"Seit drei Tagen sagt mir keiner, ob ich Corona habe"

Bernd K. (32) ist seit Montag in Quarantäne  erst im Spital (o.), nun daheim.
Bernd K. (32) ist seit Montag in Quarantäne erst im Spital (o.), nun daheim.Bild: privat

Jetzt hat Österreich die erste Corona-Groteske: Ein 32-Jähriger, der in Italien Urlaub machte, ist schwer erkrankt – und hat im Spital einen Test gemacht. Das Ergebnis erfährt er seit drei Tagen nicht.

Seit Montag gilt Bernd K. nach einem Italien-Urlaub als Corona-Verdachtsfall. Ein Test wurde gemacht. Ob er tatsächlich mit Corona infiziert ist, hat man ihm bisher nicht mitgeteilt. Seit nunmehr drei Tagen. Aber der Reihe nach. "Am 2. März habe ich bei der Infoline angerufen, meine Beschwerden geschildert, gesagt, dass ich in Lignano sowie Grado war – und gefragt, ob ich zum Arzt darf."

Dies verneinte man, Bernd K. möge 1450 wählen. "Das habe ich dann getan. 1450 hat mir die Erlaubnis für den Arztbesuch erteilt."

"Fuhr selbst ins Spital"

Der Niederösterreicher verfügte sich mit Erkältungssymptomen zu seiner Hausärztin. "Sie hat Lungengeräusche festgestellt, eineinhalb Stunden telefonisch niemanden erreicht und mich zur Abklärung ins Kaiser-Franz-Josef-Spital überwiesen. Ich bin schließlich selbst dorthin gefahren."

Heimtransport nach Test

In der Wiener Klinik nahm man ihn auf der Isolierstation auf und machte am 2. März um 21.30 Uhr einen Abstrich. Ein Ergebnis wurde ihm für den nächsten Morgen versprochen.

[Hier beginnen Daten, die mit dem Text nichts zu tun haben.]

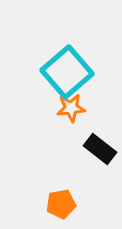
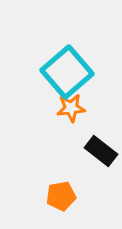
black rectangle: moved 1 px right, 2 px down
orange pentagon: moved 8 px up
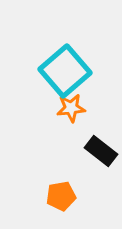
cyan square: moved 2 px left, 1 px up
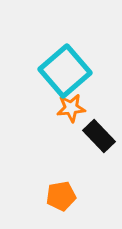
black rectangle: moved 2 px left, 15 px up; rotated 8 degrees clockwise
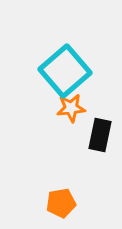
black rectangle: moved 1 px right, 1 px up; rotated 56 degrees clockwise
orange pentagon: moved 7 px down
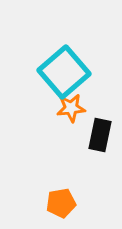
cyan square: moved 1 px left, 1 px down
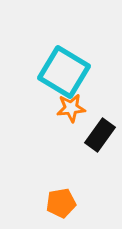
cyan square: rotated 18 degrees counterclockwise
black rectangle: rotated 24 degrees clockwise
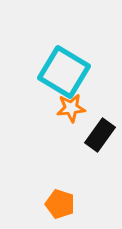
orange pentagon: moved 1 px left, 1 px down; rotated 28 degrees clockwise
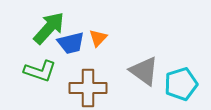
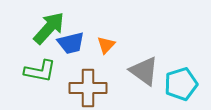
orange triangle: moved 8 px right, 7 px down
green L-shape: rotated 8 degrees counterclockwise
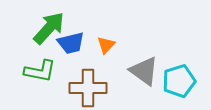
cyan pentagon: moved 2 px left, 3 px up
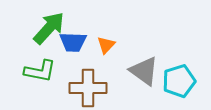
blue trapezoid: moved 2 px right, 1 px up; rotated 16 degrees clockwise
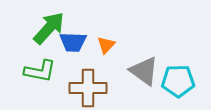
cyan pentagon: moved 1 px left; rotated 16 degrees clockwise
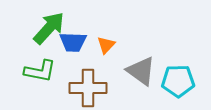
gray triangle: moved 3 px left
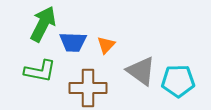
green arrow: moved 6 px left, 4 px up; rotated 15 degrees counterclockwise
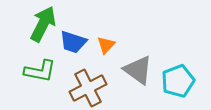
blue trapezoid: rotated 16 degrees clockwise
gray triangle: moved 3 px left, 1 px up
cyan pentagon: rotated 20 degrees counterclockwise
brown cross: rotated 27 degrees counterclockwise
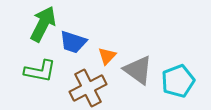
orange triangle: moved 1 px right, 11 px down
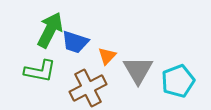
green arrow: moved 7 px right, 6 px down
blue trapezoid: moved 2 px right
gray triangle: rotated 24 degrees clockwise
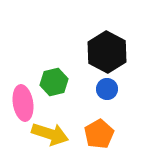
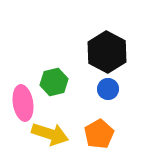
blue circle: moved 1 px right
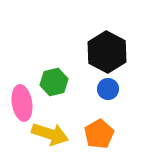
pink ellipse: moved 1 px left
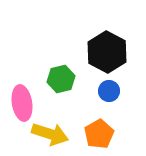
green hexagon: moved 7 px right, 3 px up
blue circle: moved 1 px right, 2 px down
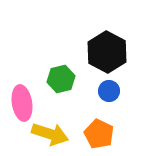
orange pentagon: rotated 16 degrees counterclockwise
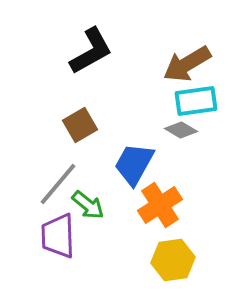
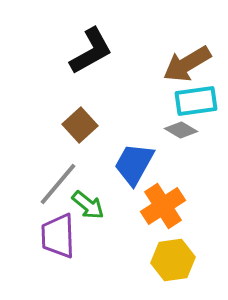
brown square: rotated 12 degrees counterclockwise
orange cross: moved 3 px right, 1 px down
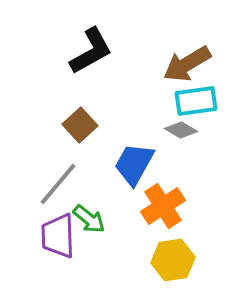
green arrow: moved 1 px right, 14 px down
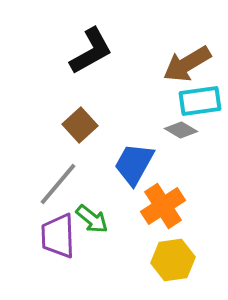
cyan rectangle: moved 4 px right
green arrow: moved 3 px right
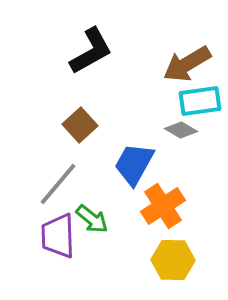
yellow hexagon: rotated 9 degrees clockwise
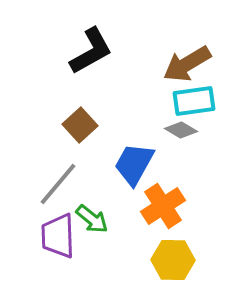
cyan rectangle: moved 6 px left
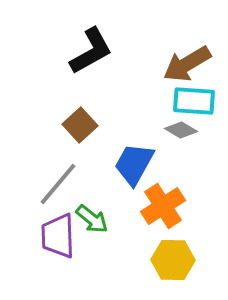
cyan rectangle: rotated 12 degrees clockwise
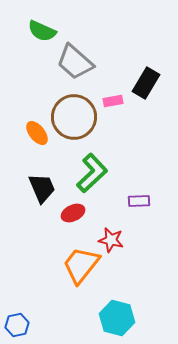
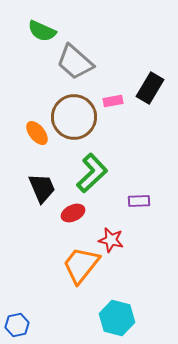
black rectangle: moved 4 px right, 5 px down
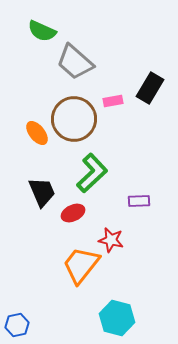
brown circle: moved 2 px down
black trapezoid: moved 4 px down
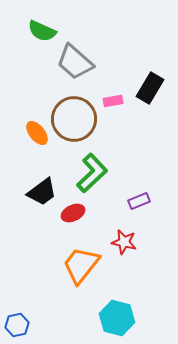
black trapezoid: rotated 76 degrees clockwise
purple rectangle: rotated 20 degrees counterclockwise
red star: moved 13 px right, 2 px down
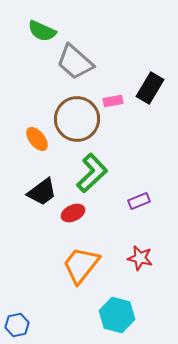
brown circle: moved 3 px right
orange ellipse: moved 6 px down
red star: moved 16 px right, 16 px down
cyan hexagon: moved 3 px up
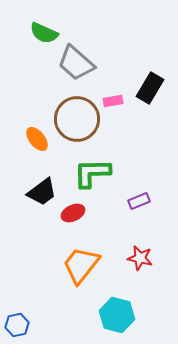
green semicircle: moved 2 px right, 2 px down
gray trapezoid: moved 1 px right, 1 px down
green L-shape: rotated 138 degrees counterclockwise
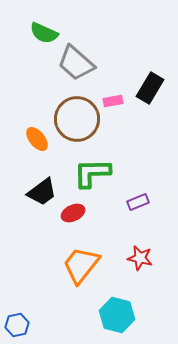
purple rectangle: moved 1 px left, 1 px down
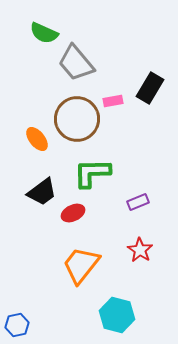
gray trapezoid: rotated 9 degrees clockwise
red star: moved 8 px up; rotated 20 degrees clockwise
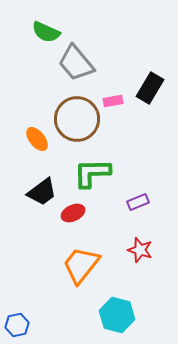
green semicircle: moved 2 px right, 1 px up
red star: rotated 15 degrees counterclockwise
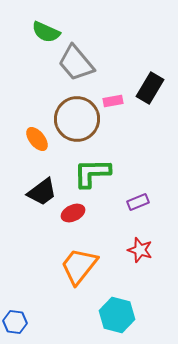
orange trapezoid: moved 2 px left, 1 px down
blue hexagon: moved 2 px left, 3 px up; rotated 20 degrees clockwise
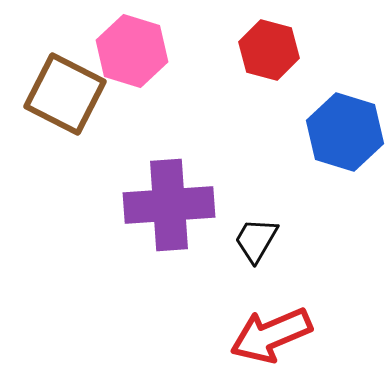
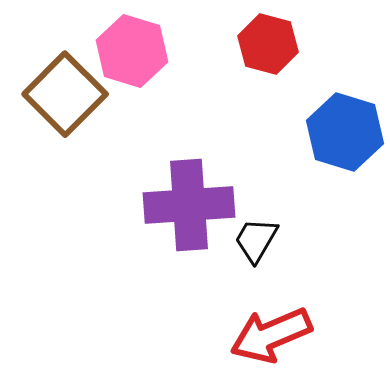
red hexagon: moved 1 px left, 6 px up
brown square: rotated 18 degrees clockwise
purple cross: moved 20 px right
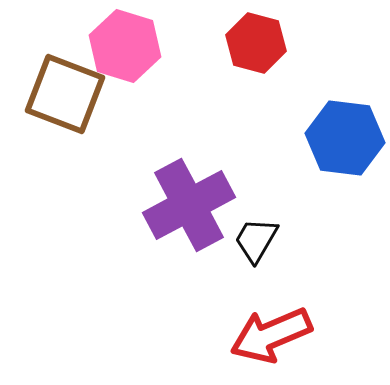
red hexagon: moved 12 px left, 1 px up
pink hexagon: moved 7 px left, 5 px up
brown square: rotated 24 degrees counterclockwise
blue hexagon: moved 6 px down; rotated 10 degrees counterclockwise
purple cross: rotated 24 degrees counterclockwise
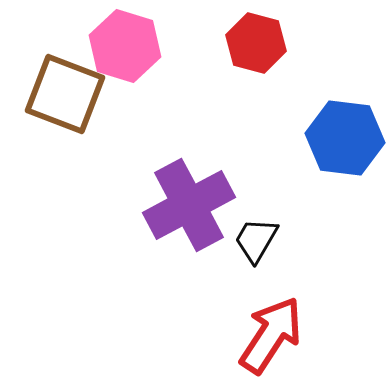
red arrow: rotated 146 degrees clockwise
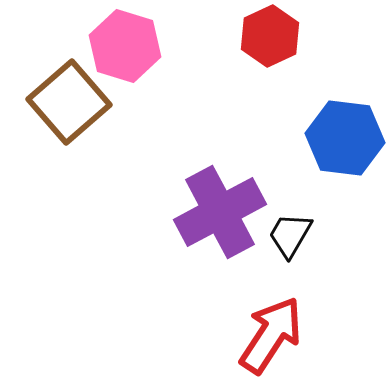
red hexagon: moved 14 px right, 7 px up; rotated 20 degrees clockwise
brown square: moved 4 px right, 8 px down; rotated 28 degrees clockwise
purple cross: moved 31 px right, 7 px down
black trapezoid: moved 34 px right, 5 px up
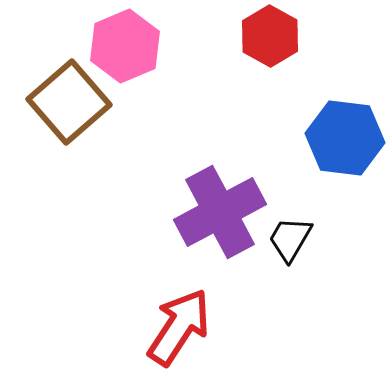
red hexagon: rotated 6 degrees counterclockwise
pink hexagon: rotated 20 degrees clockwise
black trapezoid: moved 4 px down
red arrow: moved 92 px left, 8 px up
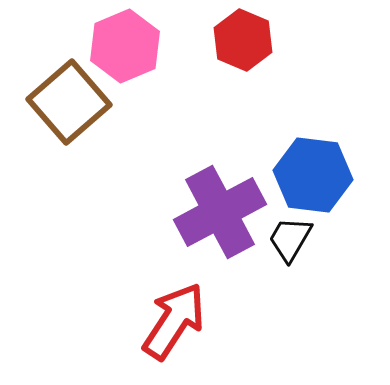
red hexagon: moved 27 px left, 4 px down; rotated 6 degrees counterclockwise
blue hexagon: moved 32 px left, 37 px down
red arrow: moved 5 px left, 6 px up
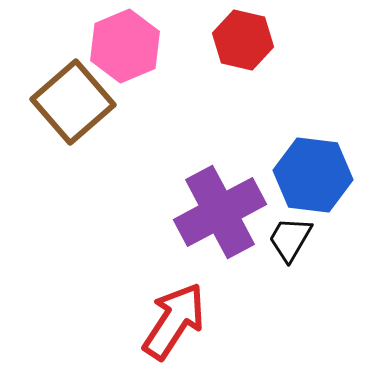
red hexagon: rotated 10 degrees counterclockwise
brown square: moved 4 px right
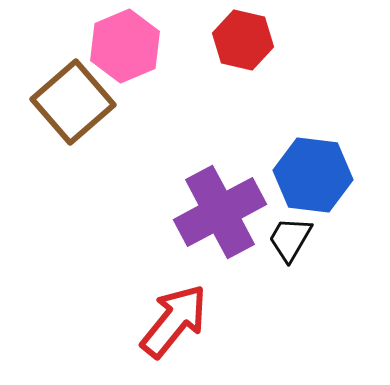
red arrow: rotated 6 degrees clockwise
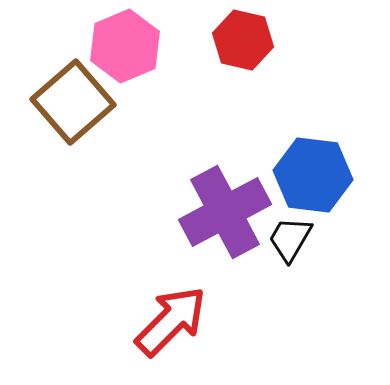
purple cross: moved 5 px right
red arrow: moved 3 px left; rotated 6 degrees clockwise
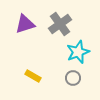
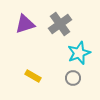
cyan star: moved 1 px right, 1 px down
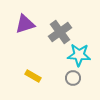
gray cross: moved 8 px down
cyan star: moved 2 px down; rotated 25 degrees clockwise
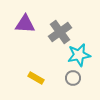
purple triangle: rotated 20 degrees clockwise
cyan star: rotated 15 degrees counterclockwise
yellow rectangle: moved 3 px right, 2 px down
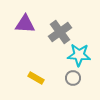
cyan star: rotated 15 degrees clockwise
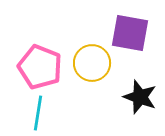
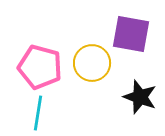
purple square: moved 1 px right, 1 px down
pink pentagon: rotated 6 degrees counterclockwise
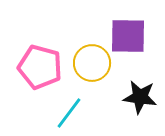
purple square: moved 3 px left, 2 px down; rotated 9 degrees counterclockwise
black star: rotated 12 degrees counterclockwise
cyan line: moved 31 px right; rotated 28 degrees clockwise
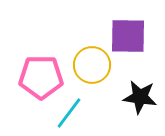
yellow circle: moved 2 px down
pink pentagon: moved 1 px right, 10 px down; rotated 15 degrees counterclockwise
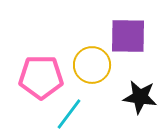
cyan line: moved 1 px down
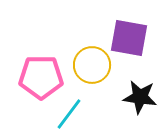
purple square: moved 1 px right, 2 px down; rotated 9 degrees clockwise
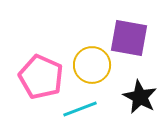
pink pentagon: rotated 24 degrees clockwise
black star: rotated 20 degrees clockwise
cyan line: moved 11 px right, 5 px up; rotated 32 degrees clockwise
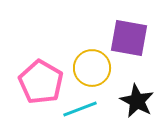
yellow circle: moved 3 px down
pink pentagon: moved 5 px down; rotated 6 degrees clockwise
black star: moved 3 px left, 4 px down
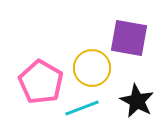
cyan line: moved 2 px right, 1 px up
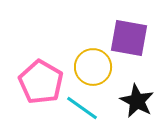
yellow circle: moved 1 px right, 1 px up
cyan line: rotated 56 degrees clockwise
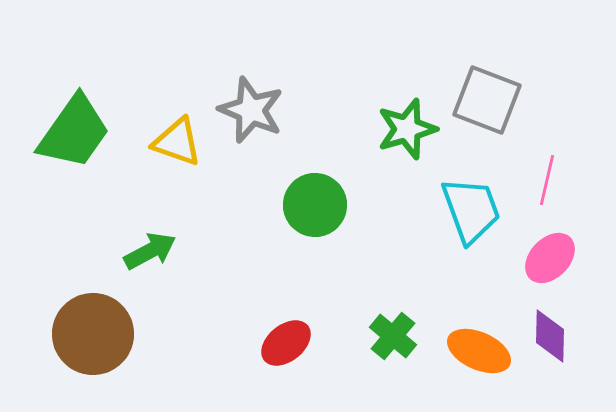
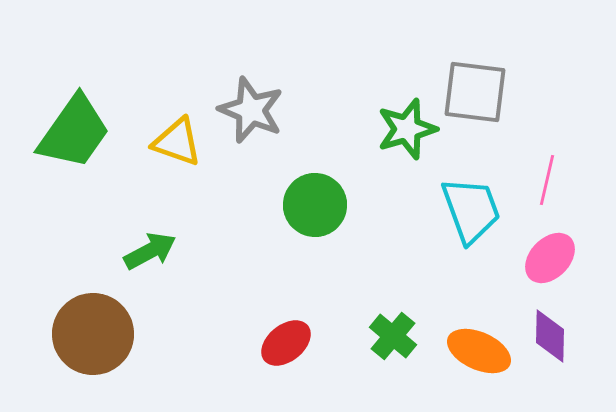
gray square: moved 12 px left, 8 px up; rotated 14 degrees counterclockwise
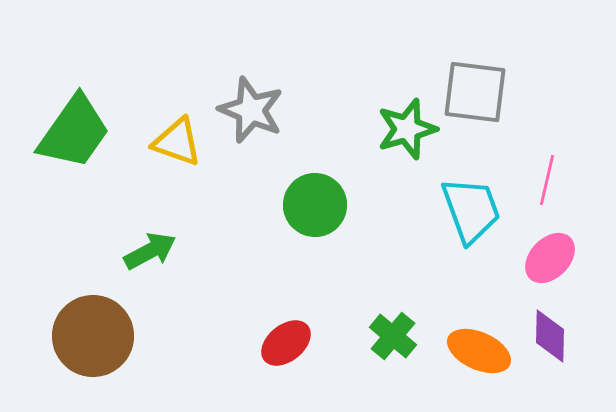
brown circle: moved 2 px down
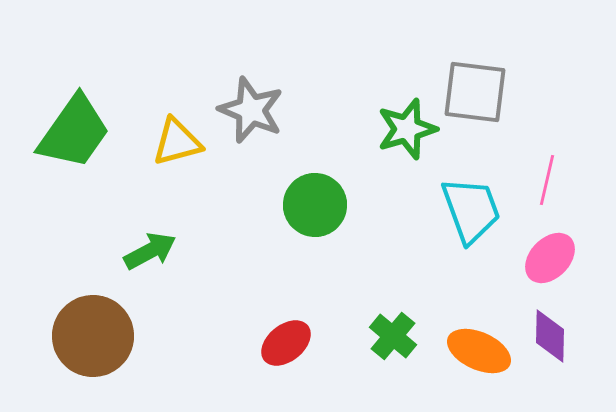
yellow triangle: rotated 34 degrees counterclockwise
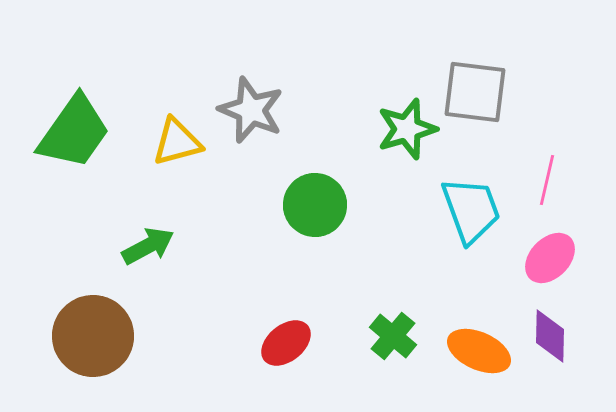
green arrow: moved 2 px left, 5 px up
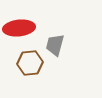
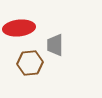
gray trapezoid: rotated 15 degrees counterclockwise
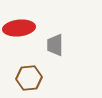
brown hexagon: moved 1 px left, 15 px down
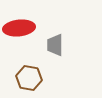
brown hexagon: rotated 15 degrees clockwise
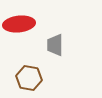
red ellipse: moved 4 px up
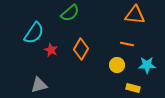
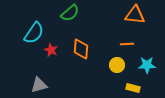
orange line: rotated 16 degrees counterclockwise
orange diamond: rotated 25 degrees counterclockwise
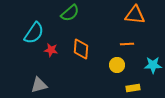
red star: rotated 16 degrees counterclockwise
cyan star: moved 6 px right
yellow rectangle: rotated 24 degrees counterclockwise
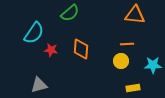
yellow circle: moved 4 px right, 4 px up
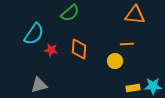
cyan semicircle: moved 1 px down
orange diamond: moved 2 px left
yellow circle: moved 6 px left
cyan star: moved 21 px down
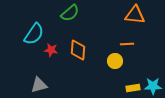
orange diamond: moved 1 px left, 1 px down
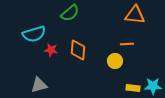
cyan semicircle: rotated 40 degrees clockwise
yellow rectangle: rotated 16 degrees clockwise
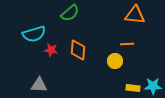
gray triangle: rotated 18 degrees clockwise
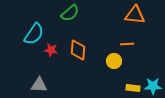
cyan semicircle: rotated 40 degrees counterclockwise
yellow circle: moved 1 px left
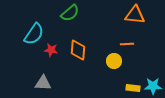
gray triangle: moved 4 px right, 2 px up
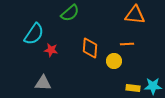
orange diamond: moved 12 px right, 2 px up
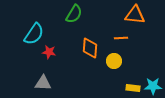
green semicircle: moved 4 px right, 1 px down; rotated 18 degrees counterclockwise
orange line: moved 6 px left, 6 px up
red star: moved 2 px left, 2 px down
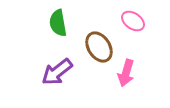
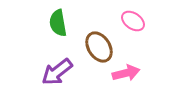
pink arrow: rotated 120 degrees counterclockwise
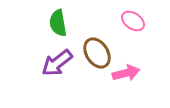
brown ellipse: moved 2 px left, 6 px down
purple arrow: moved 9 px up
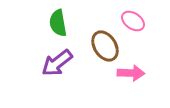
brown ellipse: moved 8 px right, 7 px up
pink arrow: moved 5 px right; rotated 16 degrees clockwise
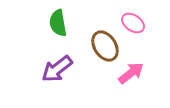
pink ellipse: moved 2 px down
purple arrow: moved 6 px down
pink arrow: rotated 40 degrees counterclockwise
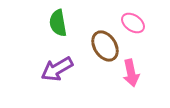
purple arrow: rotated 8 degrees clockwise
pink arrow: rotated 116 degrees clockwise
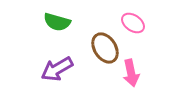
green semicircle: moved 1 px left, 1 px up; rotated 64 degrees counterclockwise
brown ellipse: moved 2 px down
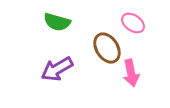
brown ellipse: moved 2 px right
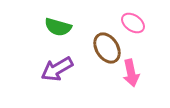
green semicircle: moved 1 px right, 5 px down
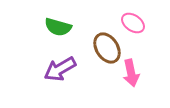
purple arrow: moved 3 px right
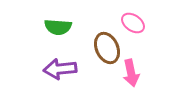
green semicircle: rotated 12 degrees counterclockwise
brown ellipse: rotated 8 degrees clockwise
purple arrow: rotated 24 degrees clockwise
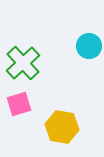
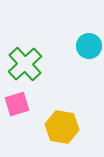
green cross: moved 2 px right, 1 px down
pink square: moved 2 px left
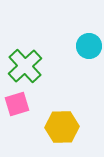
green cross: moved 2 px down
yellow hexagon: rotated 12 degrees counterclockwise
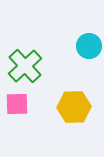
pink square: rotated 15 degrees clockwise
yellow hexagon: moved 12 px right, 20 px up
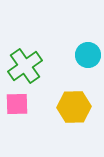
cyan circle: moved 1 px left, 9 px down
green cross: rotated 8 degrees clockwise
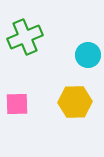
green cross: moved 29 px up; rotated 12 degrees clockwise
yellow hexagon: moved 1 px right, 5 px up
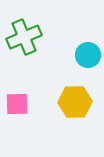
green cross: moved 1 px left
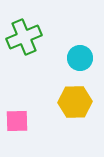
cyan circle: moved 8 px left, 3 px down
pink square: moved 17 px down
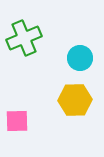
green cross: moved 1 px down
yellow hexagon: moved 2 px up
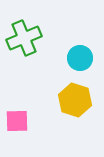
yellow hexagon: rotated 20 degrees clockwise
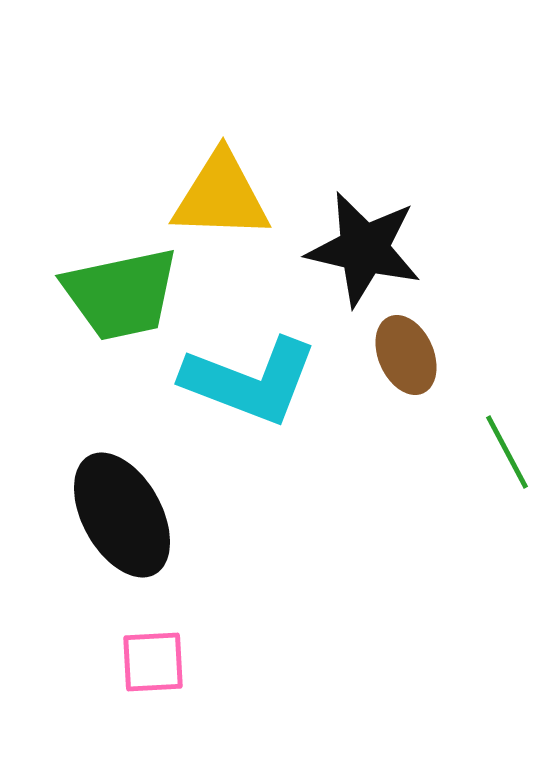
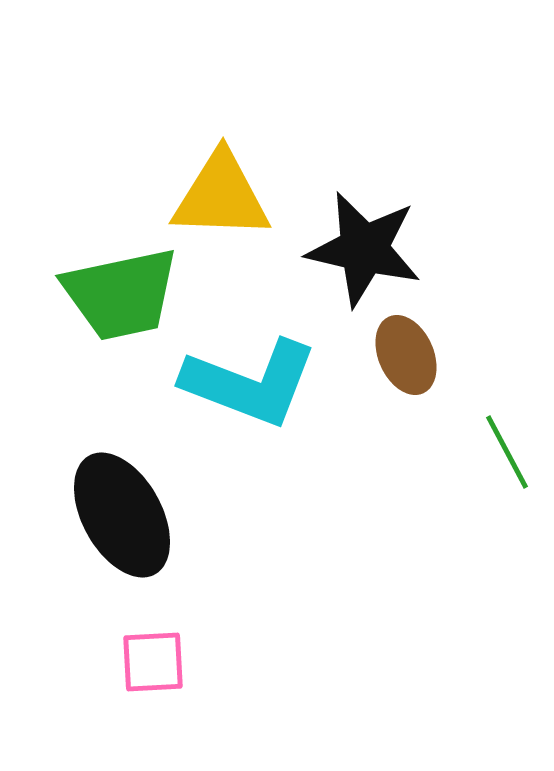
cyan L-shape: moved 2 px down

Dieses erhielt er nicht, dafür wurde der isolierte Heimtransport mit der Wiener Berufsrettung eingeleitet. "Man gab mir ein Infoblatt mit, wie man sich als Corona-Verdachtsfall zu verhalten habe", schildert Bernd K.

In der Folge wurde es skurril: "Bis jetzt hat man mir trotz mehrmaliger telefonischer Nachfrage nicht sagen können, wie mein Testergebnis lautet", ärgert sich der 32-Jährige. "Die MA 15 teilte mir mit, dass mein Fall in der Datenbank noch nicht erfasst wurde, sie gerade erst dabei wären, die Testungen vom Samstag zu bearbeiten und aufgrund der Flut an Verdachtsfällen einfach nicht mehr nachkommen würden."

"Es ist ein Spießrutenlauf"

Bernd K. kontaktierte dann die BH Wr. Neustadt. "Diese meinten, es gäbe noch kein Ergebnis, aber sie würden sich garantiert bis Mittwochabend zurückmelden – was aber nicht passierte. Ich muss also weiter auf unbestimmte Zeit in Quarantäne bleiben. Hätte ich gewusst, welche Spießrutenlauf auf mich zukommt, hätte ich mir drei Mal überlegt, ob ich ins KFJ fahre."

Lungenprobleme nicht abgeklärt

Dazu kommt: "Meine Hausärztin müsste, sofern ich infiziert bin, selbst in die Isolation – praktiziert aber bis zum Vorliegen eines Ergebnisses natürlich weiter." Auch konnte er das ihm wegen seiner Atemgeräusche empfohlene Lungenröntgen bisher nicht durchführen: "Im Spital ist dies unterblieben – und jetzt darf ich meine eigenen vier Wände ja nicht verlassen. Die Situation ist absurd."